→ **Record set**
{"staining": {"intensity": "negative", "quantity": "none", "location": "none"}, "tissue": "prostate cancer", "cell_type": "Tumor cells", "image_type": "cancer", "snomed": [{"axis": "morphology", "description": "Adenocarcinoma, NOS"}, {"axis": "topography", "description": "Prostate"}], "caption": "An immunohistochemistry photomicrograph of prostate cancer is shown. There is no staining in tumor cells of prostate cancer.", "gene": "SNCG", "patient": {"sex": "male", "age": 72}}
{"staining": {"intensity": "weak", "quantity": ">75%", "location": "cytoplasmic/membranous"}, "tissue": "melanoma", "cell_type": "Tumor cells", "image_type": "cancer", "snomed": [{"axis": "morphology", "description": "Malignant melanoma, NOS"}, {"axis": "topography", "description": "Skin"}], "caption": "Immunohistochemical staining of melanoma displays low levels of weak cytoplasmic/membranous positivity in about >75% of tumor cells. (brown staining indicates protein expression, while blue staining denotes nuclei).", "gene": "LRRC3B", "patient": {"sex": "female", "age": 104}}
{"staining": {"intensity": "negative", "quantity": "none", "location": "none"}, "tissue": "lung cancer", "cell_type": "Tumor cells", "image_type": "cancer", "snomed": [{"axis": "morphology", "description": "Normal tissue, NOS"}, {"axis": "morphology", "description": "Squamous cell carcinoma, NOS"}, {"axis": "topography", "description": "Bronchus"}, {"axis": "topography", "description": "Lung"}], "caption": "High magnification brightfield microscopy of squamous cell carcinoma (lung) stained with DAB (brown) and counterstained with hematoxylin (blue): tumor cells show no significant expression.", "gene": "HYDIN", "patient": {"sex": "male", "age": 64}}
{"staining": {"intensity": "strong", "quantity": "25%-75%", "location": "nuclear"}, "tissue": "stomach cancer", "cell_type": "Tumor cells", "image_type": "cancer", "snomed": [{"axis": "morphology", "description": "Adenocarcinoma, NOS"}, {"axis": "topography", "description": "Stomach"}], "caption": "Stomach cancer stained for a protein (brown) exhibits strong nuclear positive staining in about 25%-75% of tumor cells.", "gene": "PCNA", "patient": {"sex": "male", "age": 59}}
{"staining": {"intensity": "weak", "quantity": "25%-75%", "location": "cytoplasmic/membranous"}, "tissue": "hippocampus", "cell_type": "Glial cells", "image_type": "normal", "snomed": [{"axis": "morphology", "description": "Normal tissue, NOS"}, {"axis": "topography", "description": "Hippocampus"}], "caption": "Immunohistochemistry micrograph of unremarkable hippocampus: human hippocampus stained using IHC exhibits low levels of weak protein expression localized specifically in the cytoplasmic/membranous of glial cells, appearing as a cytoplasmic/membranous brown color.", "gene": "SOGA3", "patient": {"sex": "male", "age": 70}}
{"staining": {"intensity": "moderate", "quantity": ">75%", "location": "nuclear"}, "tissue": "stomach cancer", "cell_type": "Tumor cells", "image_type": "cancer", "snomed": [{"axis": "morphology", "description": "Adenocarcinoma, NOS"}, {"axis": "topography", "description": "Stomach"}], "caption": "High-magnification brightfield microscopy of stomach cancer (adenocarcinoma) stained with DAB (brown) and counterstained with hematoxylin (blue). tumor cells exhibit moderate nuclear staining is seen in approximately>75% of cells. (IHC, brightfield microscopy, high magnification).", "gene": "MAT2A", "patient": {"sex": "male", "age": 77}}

→ **Try it**
Retype every entry exactly as it stands.

→ **Answer**
{"staining": {"intensity": "negative", "quantity": "none", "location": "none"}, "tissue": "prostate cancer", "cell_type": "Tumor cells", "image_type": "cancer", "snomed": [{"axis": "morphology", "description": "Adenocarcinoma, NOS"}, {"axis": "topography", "description": "Prostate"}], "caption": "An immunohistochemistry photomicrograph of prostate cancer is shown. There is no staining in tumor cells of prostate cancer.", "gene": "SNCG", "patient": {"sex": "male", "age": 72}}
{"staining": {"intensity": "weak", "quantity": ">75%", "location": "cytoplasmic/membranous"}, "tissue": "melanoma", "cell_type": "Tumor cells", "image_type": "cancer", "snomed": [{"axis": "morphology", "description": "Malignant melanoma, NOS"}, {"axis": "topography", "description": "Skin"}], "caption": "Immunohistochemical staining of melanoma displays low levels of weak cytoplasmic/membranous positivity in about >75% of tumor cells. (brown staining indicates protein expression, while blue staining denotes nuclei).", "gene": "LRRC3B", "patient": {"sex": "female", "age": 104}}
{"staining": {"intensity": "negative", "quantity": "none", "location": "none"}, "tissue": "lung cancer", "cell_type": "Tumor cells", "image_type": "cancer", "snomed": [{"axis": "morphology", "description": "Normal tissue, NOS"}, {"axis": "morphology", "description": "Squamous cell carcinoma, NOS"}, {"axis": "topography", "description": "Bronchus"}, {"axis": "topography", "description": "Lung"}], "caption": "High magnification brightfield microscopy of squamous cell carcinoma (lung) stained with DAB (brown) and counterstained with hematoxylin (blue): tumor cells show no significant expression.", "gene": "HYDIN", "patient": {"sex": "male", "age": 64}}
{"staining": {"intensity": "strong", "quantity": "25%-75%", "location": "nuclear"}, "tissue": "stomach cancer", "cell_type": "Tumor cells", "image_type": "cancer", "snomed": [{"axis": "morphology", "description": "Adenocarcinoma, NOS"}, {"axis": "topography", "description": "Stomach"}], "caption": "Stomach cancer stained for a protein (brown) exhibits strong nuclear positive staining in about 25%-75% of tumor cells.", "gene": "PCNA", "patient": {"sex": "male", "age": 59}}
{"staining": {"intensity": "weak", "quantity": "25%-75%", "location": "cytoplasmic/membranous"}, "tissue": "hippocampus", "cell_type": "Glial cells", "image_type": "normal", "snomed": [{"axis": "morphology", "description": "Normal tissue, NOS"}, {"axis": "topography", "description": "Hippocampus"}], "caption": "Immunohistochemistry micrograph of unremarkable hippocampus: human hippocampus stained using IHC exhibits low levels of weak protein expression localized specifically in the cytoplasmic/membranous of glial cells, appearing as a cytoplasmic/membranous brown color.", "gene": "SOGA3", "patient": {"sex": "male", "age": 70}}
{"staining": {"intensity": "moderate", "quantity": ">75%", "location": "nuclear"}, "tissue": "stomach cancer", "cell_type": "Tumor cells", "image_type": "cancer", "snomed": [{"axis": "morphology", "description": "Adenocarcinoma, NOS"}, {"axis": "topography", "description": "Stomach"}], "caption": "High-magnification brightfield microscopy of stomach cancer (adenocarcinoma) stained with DAB (brown) and counterstained with hematoxylin (blue). tumor cells exhibit moderate nuclear staining is seen in approximately>75% of cells. (IHC, brightfield microscopy, high magnification).", "gene": "MAT2A", "patient": {"sex": "male", "age": 77}}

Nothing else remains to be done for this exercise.